Texto de origem
§

Entram e saem pelas suas portas não só o alferes Joaquim José da Silva Xavier, a pregar idéias nele fortalecidas por José Álvares Maciel, mas também os governadores dom Rodrigo José de Meneses, dom Luís da Cunha Meneses e o visconde de Barbacena, os poetas Cláudio Manuel da Costa e Alvarenga Peixoto, a mulher deste. Bárbara Eliodora, o cônego Luís Vieira da Silva, os padres Carlos Correia de Toledo e Melo e José da Silva de Oliveira Rolim, o tenente-coronel Francisco de Paula Freire de Andrade e o coronel Joaquim Silvério dos Reis. As musas de Gonzaga, entre as quais Maria Dorotéia Joaquina de Seixas, aparecem nas varandas, espreguiçam-se nas redes ou se abanam com leques nas festas do palácio.
Eis que esta obra não é apenas uma nova biografia de Tomás Antônio Gonzaga. É a primeira grande biografia do poeta. Nela, Adelto Gonçalves amplia, completa e retifica as páginas iluminadoras que escreveu, há mais de 57 anos, Rodrigues Lapa. Mas Adelto não se restringe a essa tarefa já por demais importante para os que sabem que Marília de Dirceu é a coleção de poemas líricos mais popular da literatura de língua portuguesa, com um número de edições só superado por Os Lusíadas, conforme nos recordou Manuel Bandeira. Adelto entrega-nos também um instigante ensaio de história social das Minas Gerais e do Moçambique da segunda metade do século XVIII.

§

Objetivos
**A.** Cite literalmente o trecho do texto sobre a biografia de Tomás Antônio Gonzaga que vai de "Entram e saem" a "festas do palácio.".
**B.** Dê continuidade ao texto sobre a biografia de Tomás Antônio Gonzaga, começando logo depois da última frase apresentada.

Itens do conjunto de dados
§

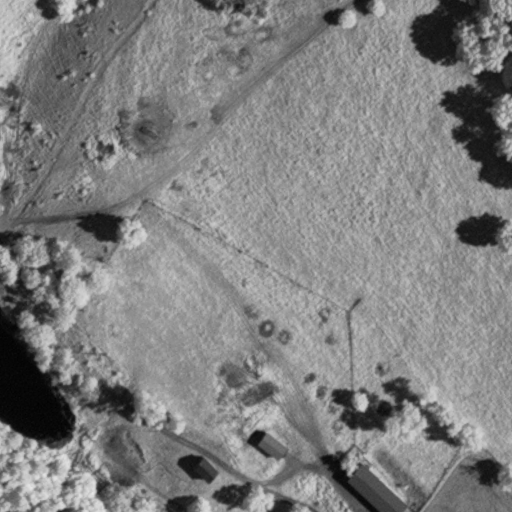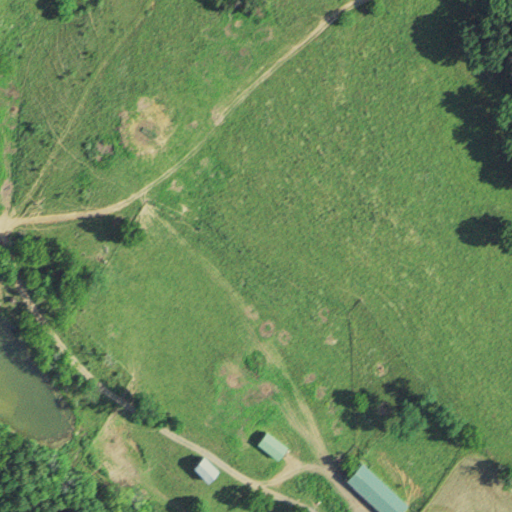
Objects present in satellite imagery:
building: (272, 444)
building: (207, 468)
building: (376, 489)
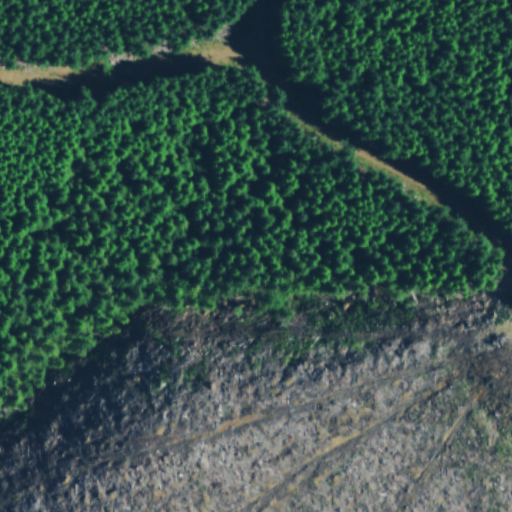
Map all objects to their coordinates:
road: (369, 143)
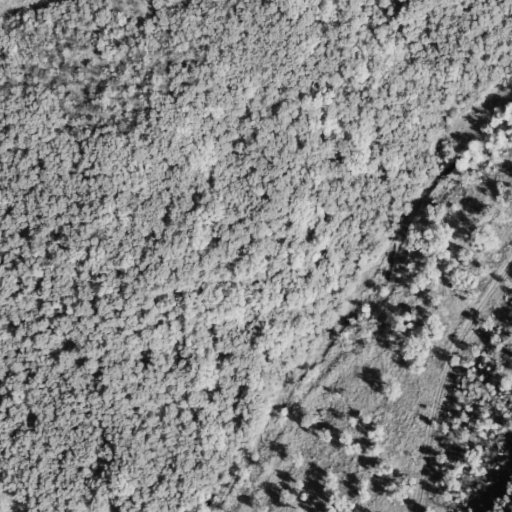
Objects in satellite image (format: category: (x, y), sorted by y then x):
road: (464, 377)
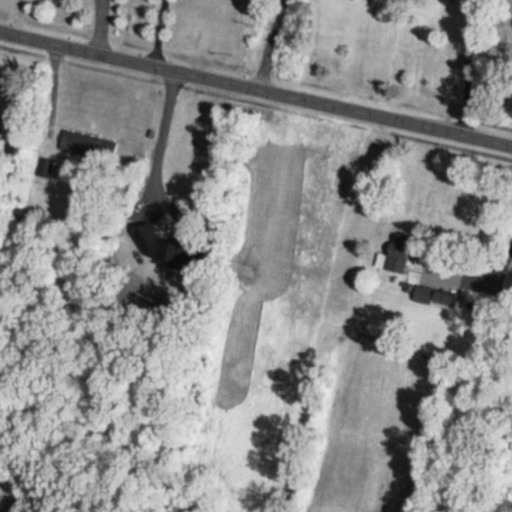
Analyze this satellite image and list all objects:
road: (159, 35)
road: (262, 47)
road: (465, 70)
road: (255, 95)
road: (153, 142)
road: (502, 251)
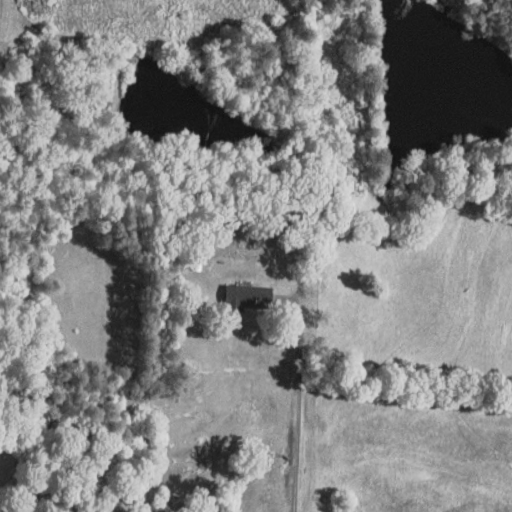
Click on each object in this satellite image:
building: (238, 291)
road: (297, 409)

§

Respostas por tarefa
**A.**
Entram e saem pelas suas portas não só o alferes Joaquim José da Silva Xavier, a pregar idéias nele fortalecidas por José Álvares Maciel, mas também os governadores dom Rodrigo José de Meneses, dom Luís da Cunha Meneses e o visconde de Barbacena, os poetas Cláudio Manuel da Costa e Alvarenga Peixoto, a mulher deste. Bárbara Eliodora, o cônego Luís Vieira da Silva, os padres Carlos Correia de Toledo e Melo e José da Silva de Oliveira Rolim, o tenente-coronel Francisco de Paula Freire de Andrade e o coronel Joaquim Silvério dos Reis. As musas de Gonzaga, entre as quais Maria Dorotéia Joaquina de Seixas, aparecem nas varandas, espreguiçam-se nas redes ou se abanam com leques nas festas do palácio.

**B.**
Haverá quem estranhe estas ou aquelas conclusões do livro, as considere afoitas, tímidas, exorbitantes ou exageradas e com elas não concorde. Para opor-se, porém, às teses de Adelto Gonçalves e com ele abrir polêmica – ainda que aquele tipo de debate que o leitor pode manter silenciosamente com a página escrita --, terá, para confirmar a interpretação correta dos documentos que as abonam, de reler Gonzaga, um poeta do Iluminismo, nota de pé de página por nota de pé de página. Pois, se este é um livro com o gosto de um jornalista pelo ineditismo e pela surpresa, assenta-se na aplicação e no rigor de um scholar.
Rio de Janeiro, 1998.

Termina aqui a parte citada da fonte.